Problems and tasks:
A) Using the article on HMS Daring's tenth anniversary, answer the questions below.
(i) Where was Daring launched, and in what year?
(ii) What award did the crew earn for their assistance after Typhoon Haiyan?
(iii) How many cubic metres of fuel has Daring used?
B) List each food that the article on HMS Daring's tenth anniversary says the galley chefs have gotten through, along with its stated quantity.

HMS Daring celebrates 10 years
22 February 2016
The unmistakeable shadow of a Type 45 destroyer is cast on to the rather green waters of Weymouth Bay.

And forming the number ten on their flight deck are members of the ship’s company of HMS Daring, as the first of the Royal Navy’s air defence destroyers reaches her tenth birthday.

Crew paused weapons and aviation training off Portland as the Portsmouth-based warship emerged from a period of maintenance to celebrate the milestone – captured on camera by the crew of the ship’s Wildcat helicopter from 825 Naval Air Squadron.

And then they tucked into a T45-shaped cake provided by builders BAE.

Launched at Scotstoun on a raw February day back in 2006, Daring sailed into her home port almost three years to the day.

After extensive trials and training, including working with the battle group of the USS Enterprise off the Eastern Seaboard of the US in 2010, and the firing of her Sea Viper main weapon system the following spring, the destroyer conducted her maiden deployment (to the Gulf) in 2012, followed by a ‘world tour’ covering 2013-14.

Daring’s global deployment accounted for a very sizeable proportion of the 203,186 miles clocked up since her launch

that’s eight times around the world

Part flag-flying, part test of the Type 45’s ability to track ballistic missiles (which Daring did), the deployment hit the headlines when Daring was diverted to assist the people of the Philippines in the wake of Typhoon Haiyan, earning the Firmin Sword of Peace for their efforts.

Her sailors assisted around 10,000 people whose homes or livelihoods had been affected by the storm, provided medical treatment to 300 souls and delivered over seven tonnes of fresh water to areas where the supply was knocked out.

Daring’s global deployment accounted for a very sizeable proportion of the 203,186 miles clocked up since her launch – that’s eight times around the world – at sea during 17,100 hours under way (that’s 101 weeks or just shy of two years).

All that travelling has required the guzzling of 60,000 cubic metres of fuel – 60 million litres or enough to fill the tanks of one million family cars.

You need more than fuel to sustain you on the seven seas, of course. The chefs in the galley have got through half a million sausages, 228 tonnes of spuds and 60 tonnes of baked beans.

And sheets from 836,000 toilet rolls (must’ve been all those baked beans…) were flushed down the heads. Unrolled, the paper would stretch for 25,000 kilometres (over 15,000 miles)… or from Daring’s home in Portsmouth to the Pacific island of Guam and back.

More than 3,000 shells for the 4.5in main gun, more than 200,000 rounds for the SA80 rifles carried by the ship’s company and nearly 400,000 rounds for the machine/miniguns.

As for the future, well after a spring of training and exercises, Daring is due to head out on her third deployment – a nine-month stint east of Suez – in the latter half of 2016.

Records supplied:
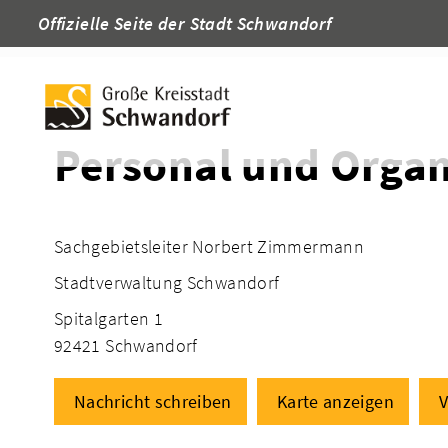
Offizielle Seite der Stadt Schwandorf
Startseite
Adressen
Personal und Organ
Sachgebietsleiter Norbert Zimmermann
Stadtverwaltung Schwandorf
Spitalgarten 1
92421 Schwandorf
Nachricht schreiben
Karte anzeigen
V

...

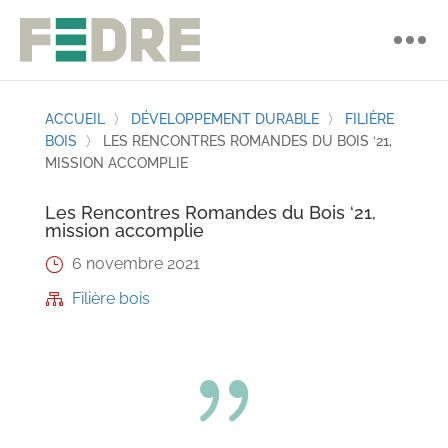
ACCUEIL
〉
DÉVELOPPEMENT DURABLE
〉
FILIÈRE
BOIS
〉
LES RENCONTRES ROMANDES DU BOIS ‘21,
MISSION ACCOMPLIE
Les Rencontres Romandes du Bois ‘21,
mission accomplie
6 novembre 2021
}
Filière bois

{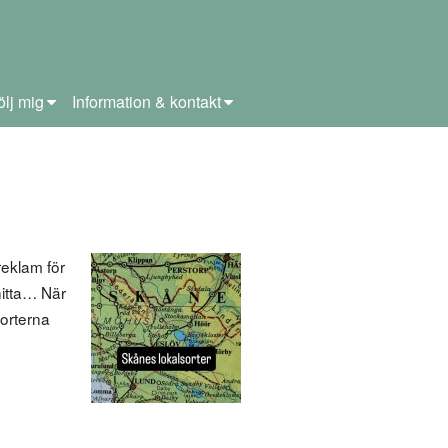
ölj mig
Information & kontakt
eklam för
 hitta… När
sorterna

Task-by-task outputs:
A)
(i) Scotstoun, in 2006.
(ii) The Firmin Sword of Peace.
(iii) 60,000 cubic metres.

B)
- Sausages: half a million
- Spuds: 228 tonnes
- Baked beans: 60 tonnes